------ Records supplied

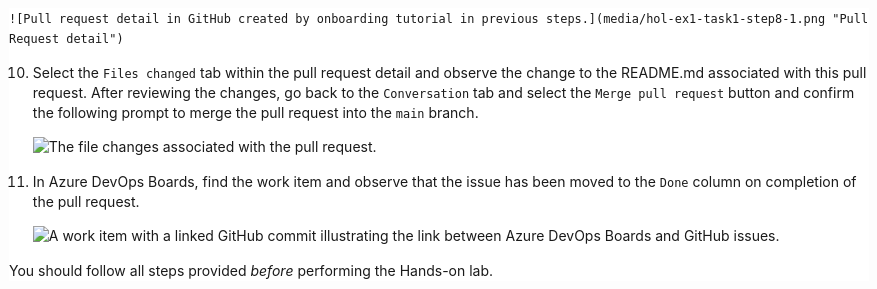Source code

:     ![Pull request detail in GitHub created by onboarding tutorial in previous steps.](media/hol-ex1-task1-step8-1.png "Pull Request detail")

10. Select the `Files changed` tab within the pull request detail and observe the change to the README.md associated with this pull request. After reviewing the changes, go back to the `Conversation` tab and select the `Merge pull request` button and confirm the following prompt to merge the pull request into the `main` branch.

    ![The file changes associated with the pull request.](media/hol-ex1-task1-step9-1.png "Pull Request Files Changed tab")

11. In Azure DevOps Boards, find the work item and observe that the issue has been moved to the `Done` column on completion of the pull request.

    ![A work item with a linked GitHub commit illustrating the link between Azure DevOps Boards and GitHub issues.](media/hol-ex1-task1-step10-1.png "Work Item with a Linked GitHub Commit")

You should follow all steps provided *before* performing the Hands-on lab.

------------

- What the task requires: Starting at the beginning of the material and ending with the line that contains "request detail in", write out those lines word for word. Leave the pictures out of your answer.

- Answer box:
Source code

:     ![Pull request detail in GitHub created by onboarding tutorial in previous steps.](media/hol-ex1-task1-step8-1.png "Pull Request detail")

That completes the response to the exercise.